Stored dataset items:
——
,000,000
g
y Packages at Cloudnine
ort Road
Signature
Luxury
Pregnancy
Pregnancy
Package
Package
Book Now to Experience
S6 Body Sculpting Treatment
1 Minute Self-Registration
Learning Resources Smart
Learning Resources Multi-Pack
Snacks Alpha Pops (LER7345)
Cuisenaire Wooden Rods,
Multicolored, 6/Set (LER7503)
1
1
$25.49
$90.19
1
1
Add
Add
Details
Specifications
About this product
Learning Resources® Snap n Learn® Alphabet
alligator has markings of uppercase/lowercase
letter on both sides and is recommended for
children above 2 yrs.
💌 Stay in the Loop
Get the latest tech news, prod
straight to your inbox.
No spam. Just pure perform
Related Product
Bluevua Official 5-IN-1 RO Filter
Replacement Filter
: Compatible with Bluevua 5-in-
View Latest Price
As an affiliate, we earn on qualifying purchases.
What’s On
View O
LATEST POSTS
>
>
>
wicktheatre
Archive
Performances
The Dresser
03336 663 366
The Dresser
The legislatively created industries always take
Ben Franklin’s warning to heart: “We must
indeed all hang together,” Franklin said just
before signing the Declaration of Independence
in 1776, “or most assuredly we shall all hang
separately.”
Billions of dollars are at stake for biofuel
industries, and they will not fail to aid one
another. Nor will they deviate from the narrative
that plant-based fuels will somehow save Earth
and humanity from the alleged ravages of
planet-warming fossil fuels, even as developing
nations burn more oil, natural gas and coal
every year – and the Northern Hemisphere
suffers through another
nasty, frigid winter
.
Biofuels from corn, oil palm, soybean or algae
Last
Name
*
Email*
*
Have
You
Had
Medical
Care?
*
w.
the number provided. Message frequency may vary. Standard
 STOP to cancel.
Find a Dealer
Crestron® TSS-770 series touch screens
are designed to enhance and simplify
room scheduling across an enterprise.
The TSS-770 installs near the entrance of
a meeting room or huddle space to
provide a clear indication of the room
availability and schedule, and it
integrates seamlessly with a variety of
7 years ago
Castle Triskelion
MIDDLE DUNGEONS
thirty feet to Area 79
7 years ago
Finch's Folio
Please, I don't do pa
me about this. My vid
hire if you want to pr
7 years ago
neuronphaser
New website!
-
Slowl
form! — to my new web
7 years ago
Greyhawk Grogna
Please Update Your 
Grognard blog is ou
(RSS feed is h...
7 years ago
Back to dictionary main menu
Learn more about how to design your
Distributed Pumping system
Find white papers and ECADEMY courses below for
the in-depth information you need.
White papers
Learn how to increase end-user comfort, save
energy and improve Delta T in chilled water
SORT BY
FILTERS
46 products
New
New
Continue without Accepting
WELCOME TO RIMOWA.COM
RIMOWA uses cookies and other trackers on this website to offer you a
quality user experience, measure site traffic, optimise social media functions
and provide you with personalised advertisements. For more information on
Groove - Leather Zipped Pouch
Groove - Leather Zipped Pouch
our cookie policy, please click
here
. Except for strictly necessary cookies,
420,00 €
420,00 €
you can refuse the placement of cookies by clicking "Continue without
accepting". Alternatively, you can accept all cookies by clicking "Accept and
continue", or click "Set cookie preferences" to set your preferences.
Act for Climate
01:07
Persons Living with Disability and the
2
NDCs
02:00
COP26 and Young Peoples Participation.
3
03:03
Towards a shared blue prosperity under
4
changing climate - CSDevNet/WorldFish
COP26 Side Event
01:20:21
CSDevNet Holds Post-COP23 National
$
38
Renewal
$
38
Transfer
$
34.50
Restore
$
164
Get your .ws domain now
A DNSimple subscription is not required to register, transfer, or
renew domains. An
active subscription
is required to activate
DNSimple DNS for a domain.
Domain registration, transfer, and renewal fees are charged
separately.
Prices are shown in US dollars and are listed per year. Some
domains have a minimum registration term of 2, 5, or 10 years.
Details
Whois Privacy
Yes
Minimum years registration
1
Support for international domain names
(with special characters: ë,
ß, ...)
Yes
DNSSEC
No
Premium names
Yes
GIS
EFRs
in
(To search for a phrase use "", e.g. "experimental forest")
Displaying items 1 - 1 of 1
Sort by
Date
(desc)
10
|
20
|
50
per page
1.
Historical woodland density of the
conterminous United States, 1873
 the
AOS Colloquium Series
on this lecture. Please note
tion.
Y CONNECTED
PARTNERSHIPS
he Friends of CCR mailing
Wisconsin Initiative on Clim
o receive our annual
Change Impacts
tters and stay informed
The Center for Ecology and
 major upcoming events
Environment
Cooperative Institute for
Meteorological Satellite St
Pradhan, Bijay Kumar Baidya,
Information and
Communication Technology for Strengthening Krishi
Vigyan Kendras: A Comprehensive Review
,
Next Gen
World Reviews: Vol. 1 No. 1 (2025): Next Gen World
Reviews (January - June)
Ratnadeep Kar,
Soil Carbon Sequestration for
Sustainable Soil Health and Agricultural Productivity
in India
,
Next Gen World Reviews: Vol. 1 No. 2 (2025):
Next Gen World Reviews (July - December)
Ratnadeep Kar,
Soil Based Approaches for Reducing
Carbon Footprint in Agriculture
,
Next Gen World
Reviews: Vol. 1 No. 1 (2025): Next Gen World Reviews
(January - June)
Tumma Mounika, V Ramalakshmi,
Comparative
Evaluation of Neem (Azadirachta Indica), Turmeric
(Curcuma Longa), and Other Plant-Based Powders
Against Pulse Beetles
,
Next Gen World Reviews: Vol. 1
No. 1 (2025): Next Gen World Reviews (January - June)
——
Task requirements: In the data above, which lines lie between the line with "Vigyan Kendras: A Comprehensive Review" and the line with "Next Gen World Reviews: Vol. 1 No.", inclusive? Print those lines exactly and nothing else.

Exercise output:
Vigyan Kendras: A Comprehensive Review
,
Next Gen
World Reviews: Vol. 1 No. 1 (2025): Next Gen World
Reviews (January - June)
Ratnadeep Kar,
Soil Carbon Sequestration for
Sustainable Soil Health and Agricultural Productivity
in India
,
Next Gen World Reviews: Vol. 1 No. 2 (2025):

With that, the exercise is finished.